Long-time Liberal Member of the Legislative Assembly, Denis Landry, applauded the new generation of party members, including then Premier Brian Gallant, for modernizing their view on the issue of abortion rights when in 2014, the Liberals switched gears in support of greater access to abortion in hospitals. Landry famously said, “I have a hard time to manage my own body. Why should I be trying to manage somebody else’s body?”

Dr. Adrian Edgar has provided abortions at the private, Fredericton-based Clinic 554, and condemns the provincial Progressive Conservative government’s inflexibility in keeping Regulation 84-20 in place since winning by an overwhelming majority in 2020.

There are three approved hospitals in New Brunswick that offer publicly funded surgical abortions which, according to the CCLA, denies 90% of New Brunswickers adequate access to abortion services in their community. One facility is in a small Northern city, Bathurst, that only serves patients from that area, and the other two are in Moncton, a city of 70,000 people. With hospitals limiting when abortions will be provided, the wait times, quotas and travel requirements cause grave access issues. This is a particularly poignant concern for marginalized women dealing with poverty or domestic violence.

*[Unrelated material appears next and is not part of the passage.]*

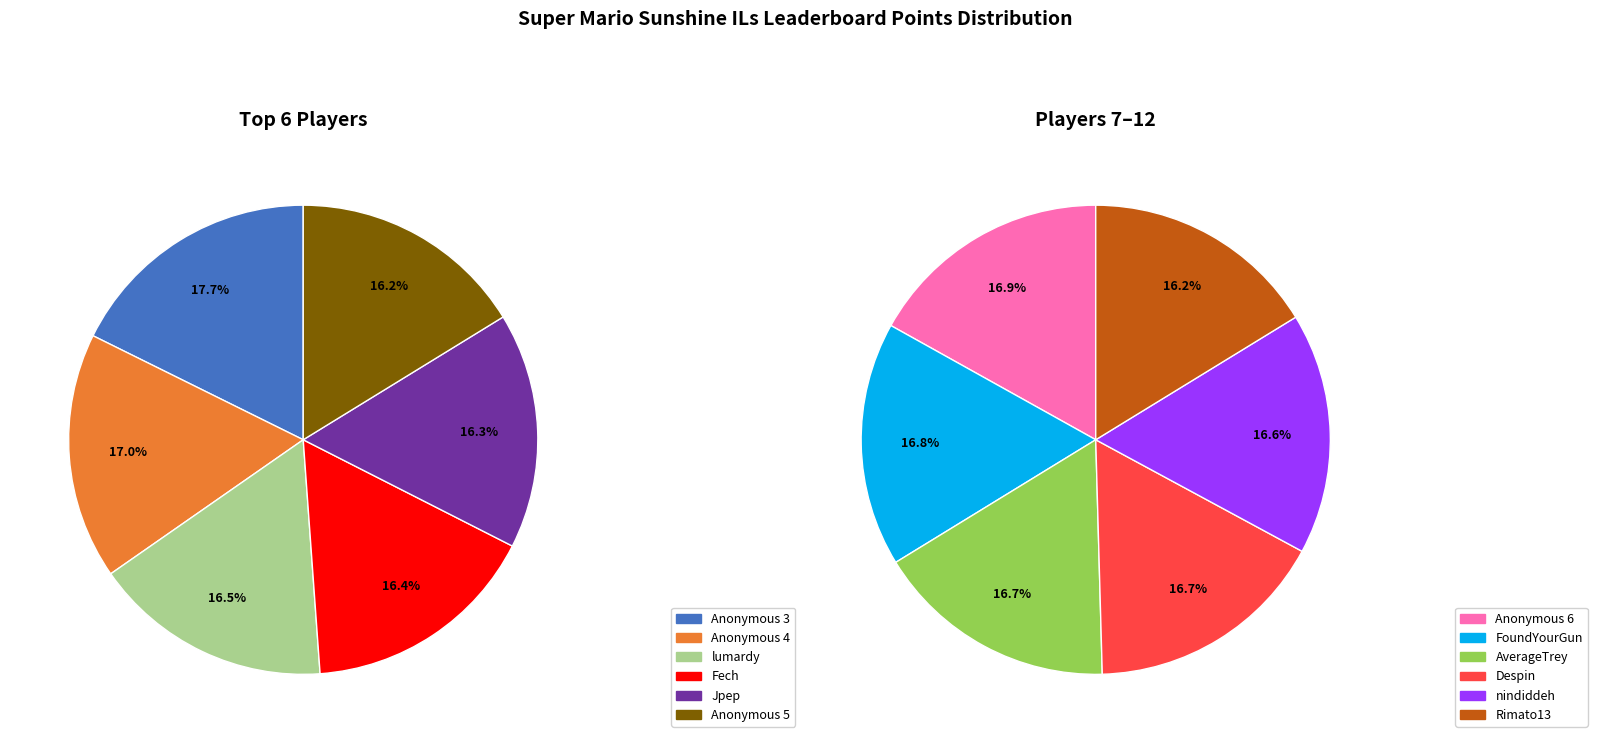

Which category has the smallest portion of the pie?

Rimato13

Their rights to liberty, security, privacy and equality are not seen be effectively protected.

In 1967 the New Brunswick Human Rights Commission (NBHRC) was created to administer the Human Rights Act (NBHRA) which ensures that every New Brunswicker alleging discrimination has a means to lodge a complaint and have it resolved, resulting in protection from discrimination based on any of the sixteen prohibited grounds.

The NBHRA states that, “Every person is free and equal in dignity and rights without regard to race, colour, religion, national origin, ancestry, place of origin, age, physical disability, mental disability, marital status, family status, sexual orientation, sex, gender identity or expression, social condition or political belief or activity.”

Canada has painstakingly overcome an imperfect past to become a champion of human rights on the world stage. Human rights are protected by Canada’s Constitution and by federal, provincial and territorial legislation. The Canadian Bill of Rights of 1960 outlined fundamental freedoms and equality rights, the first example of human rights law at the federal level and today, awareness of human rights is greater than ever.

Now, the CCLA is adamant about defending New Brunswick women’s, girls’ and trans peoples’ access to abortion, referring to it as a basic form of health care.